(Collected data)
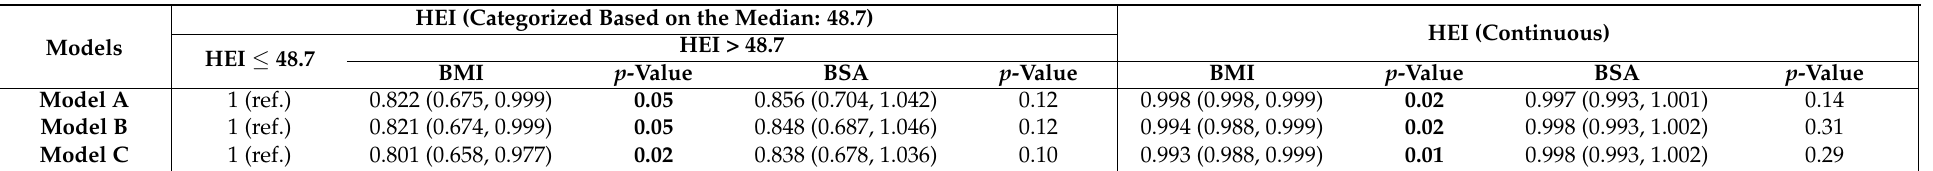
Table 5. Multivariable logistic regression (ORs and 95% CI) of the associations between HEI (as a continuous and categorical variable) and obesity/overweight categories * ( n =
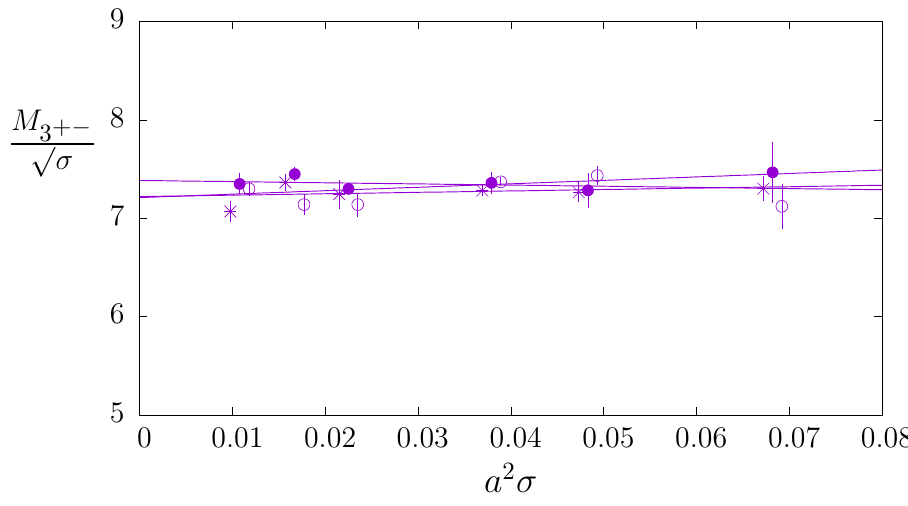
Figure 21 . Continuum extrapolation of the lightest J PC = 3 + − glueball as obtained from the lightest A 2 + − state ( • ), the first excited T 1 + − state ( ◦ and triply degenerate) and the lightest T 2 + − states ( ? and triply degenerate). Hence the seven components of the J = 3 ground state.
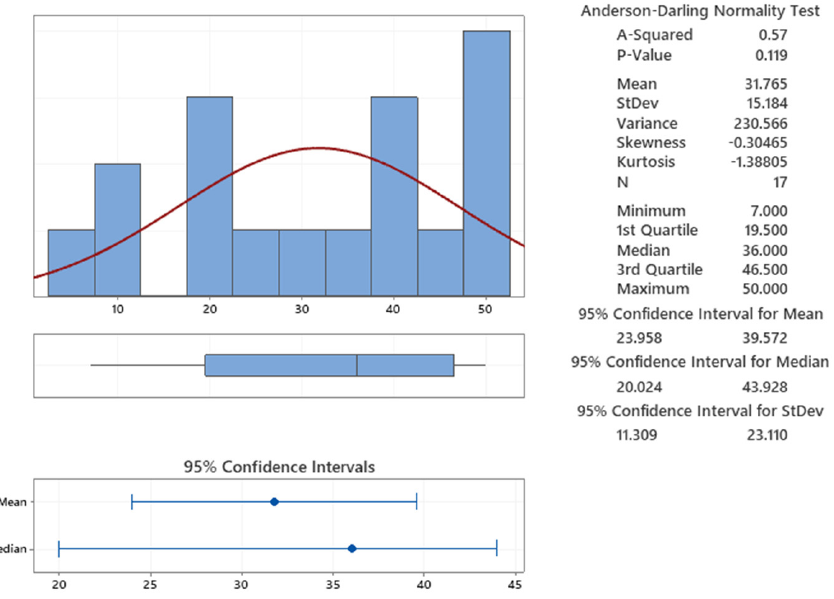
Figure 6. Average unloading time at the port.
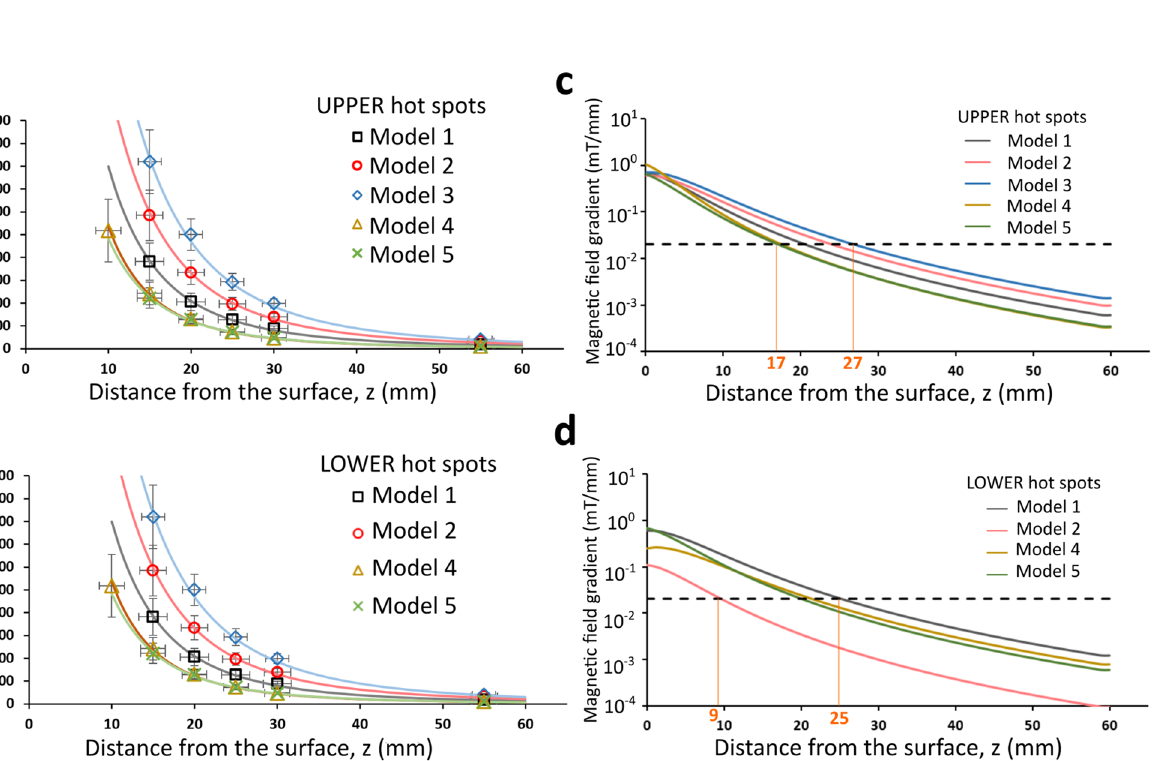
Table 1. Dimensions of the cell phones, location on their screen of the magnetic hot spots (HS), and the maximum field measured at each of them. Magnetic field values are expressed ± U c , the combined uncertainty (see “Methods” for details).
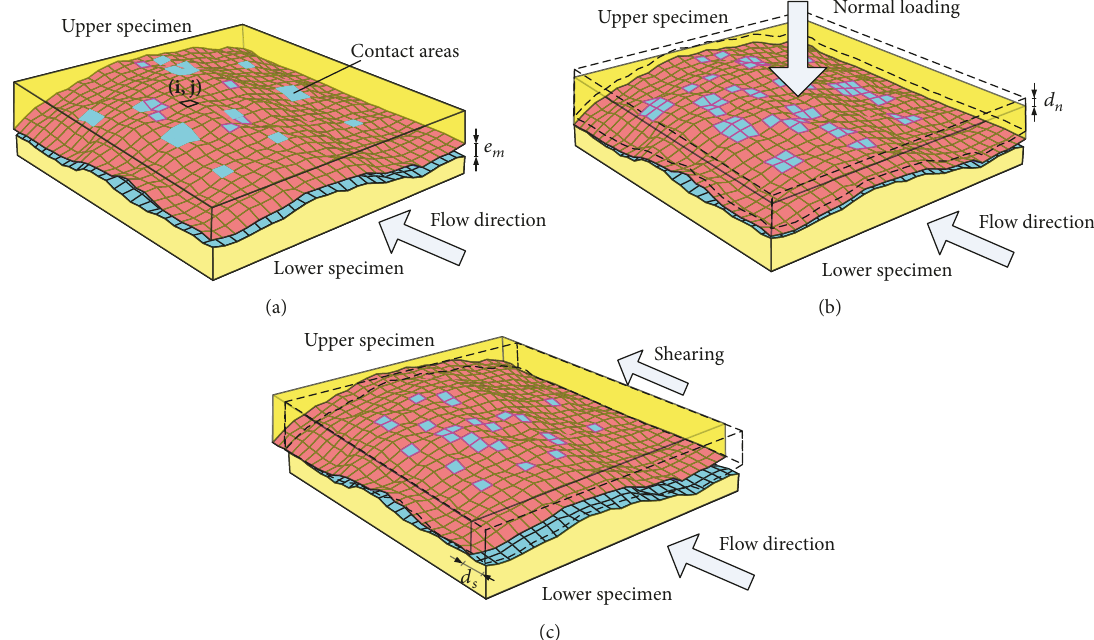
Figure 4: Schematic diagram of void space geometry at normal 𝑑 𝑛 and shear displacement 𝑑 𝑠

### WORK TASK
Only lines containing the string "Figure" are needed. Pull each of them out of the records above.

### WRITTEN RESPONSE
Figure 21 . Continuum extrapolation of the lightest J PC = 3 + − glueball as obtained from the lightest A 2 + − state ( • ), the first excited T 1 + − state ( ◦ and triply degenerate) and the lightest T 2 + − states ( ? and triply degenerate). Hence the seven components of the J = 3 ground state.
Figure 6. Average unloading time at the port.
Figure 4: Schematic diagram of void space geometry at normal 𝑑 𝑛 and shear displacement 𝑑 𝑠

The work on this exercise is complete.